No início da semana, a Associação Brasileira de Agências de Viagens (Abav) e a empresa Vertebratta – agência de marketing de Alterra Mountain Company/Ikon Pass (estações e passe de esqui) e destinos como Toronto – lançaram a campanha Adia!, pedindo ao consumidor que altere seus planos para se proteger da covid-19, mas que não cancele, para garantir a sustentabilidade econômica de empresas de turismo, cultura e lazer.

Com tanto acontecendo todos os dias, muitas dúvidas aparecem em relação a viagens. Respondemos algumas delas aqui:

1. Meu voo foi cancelado. O que acontece?

As empresas reduziram drasticamente sua capacidade. A Gol suspendeu todos os voos internacionais até 30 de junho. A companhia permite a alteração da viagem para uma data dentro de 330 dias, contados desde a compra da passagem; o viajante não paga taxa de remarcação, mas completa o valor da diferença tarifária (se houver).

Todos os voos internacionais da Azul também foram cancelados, exceto os com saída de Campinas. Passagens para março, com origem ou destino em Lisboa, Porto, América do Sul e Estados Unidos, podem ter a data alterada para voo até 30 de junho, sem custo adicional.

A Latam reduziu em 90% os voos internacionais e em 40% as operações domésticas. Quem iria viajar até 31 de maio em uma das frequências afetadas pode alterar uma vez, sem pagar taxa de remarcação ou diferença tarifária, para embarques até 31 de dezembro.

2. Meu cruzeiro foi cancelado. Como fica a minha situação?

A MSC Cruzeiros suspendeu suas operações mundialmente até 30 de abril. Passageiros recebem um voucher no valor pago, para usar em um roteiro em 2020 ou 2021. Quem tem saídas com a MSC em maio ou junho e prefere mudar a viagem não paga taxa para remarcar o embarque para até 12 meses da data original e na mesma região geográfica.

A Costa também cancelou todos os cruzeiros até 3 de abril. A companhia concede um crédito a ser usado até 31 de março de 2021 para viagens antes de 30 de novembro do próximo ano.

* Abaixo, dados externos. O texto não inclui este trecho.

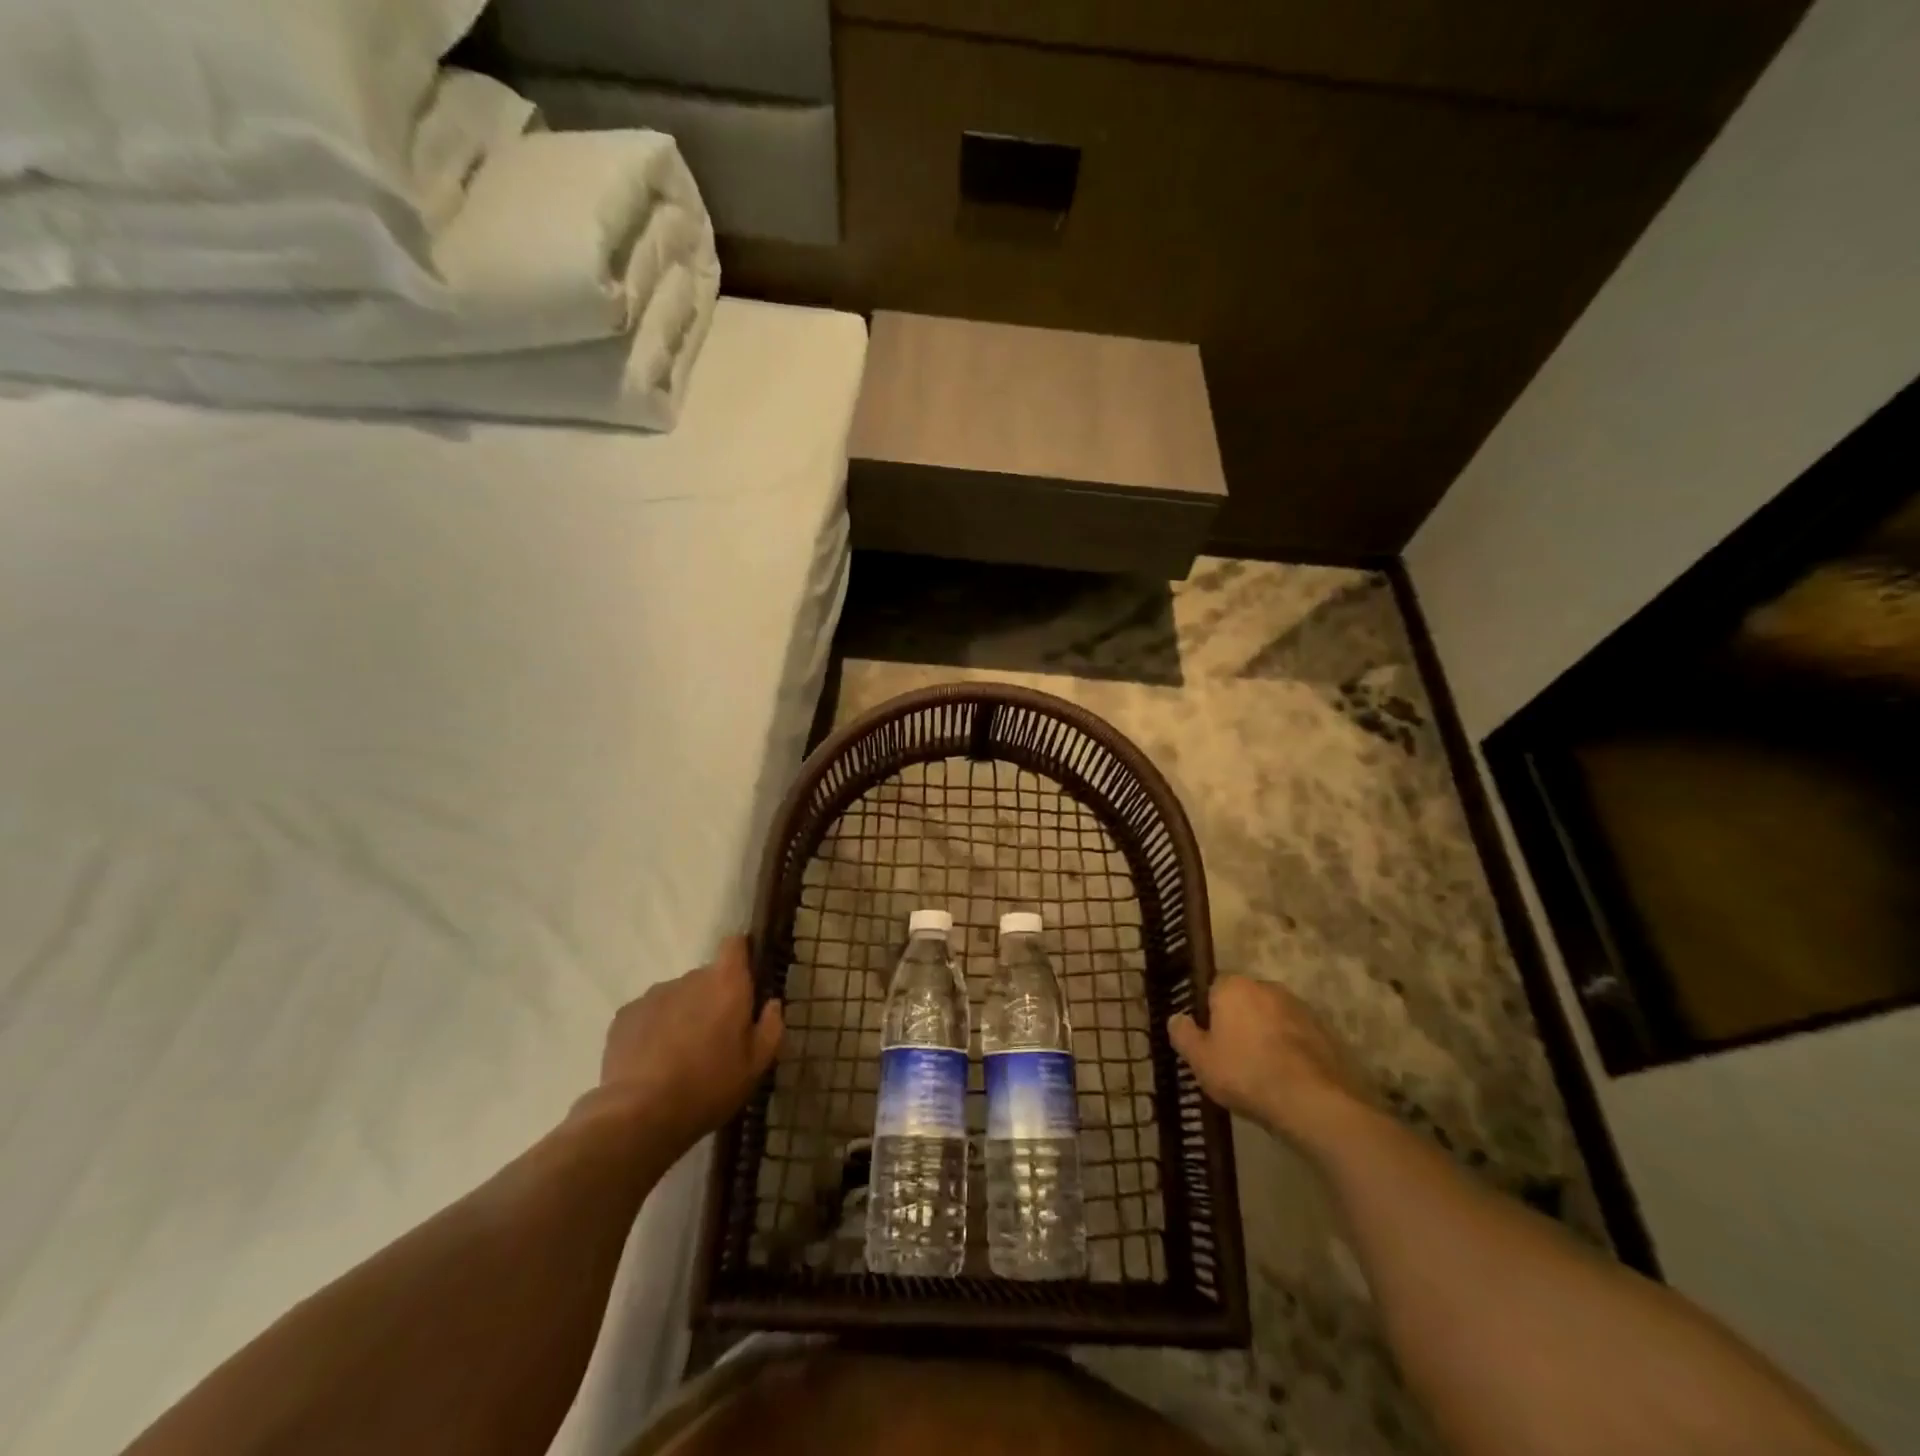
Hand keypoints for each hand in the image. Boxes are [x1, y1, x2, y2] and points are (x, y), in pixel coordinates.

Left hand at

3. Se não ficar satisfeito com a negociação, como reclamo?

Procure os canais de atendimento do Procon – pelo site do órgão (procon.sp.gov.br) ou no aplicativo disponível para Android e iOS. Se a empresa for cadastrada em consumidor.gov.br, existe a opção de fazer a reclamação nessa plataforma. Confira a lista de companhias no site; entre as aéreas, segundo a Anac, todas as que voam para o Brasil estão na plataforma criada em 2015 pela Secretaria Nacional do Consumidor (Senacon), do Ministério da Justiça, e monitorada por Procons, Defensorias Públicas, Ministérios Públicos e Agências Reguladoras. Em ambos os canais, as companhias têm até dez dias para responder às reclamações.

4. Não consigo falar com a empresa de turismo. O que eu faço?

Tente buscar por coronavírus no site da empresa. Muitas companhias estão criando áreas para o tema. Decolar, por exemplo, concentra dúvidas e orientações sobre viagens na página decolar.com/coronavirus. Busque ainda por aplicativo da empresa.

5. Vale aproveitar as promoções para futuras viagens?

Diversas companhias aéreas e de cruzeiro estão com ofertas para reservas futuras – a maioria das promoções vai até o fim de março. Fique atento às regras de cancelamento. Na Norwegian, quem comprar cruzeiro com saída até 30 de setembro pode cancelar até 48 horas antes da partida e receber o valor pago como crédito para usar em qualquer roteiro da empresa até o fim de 2022.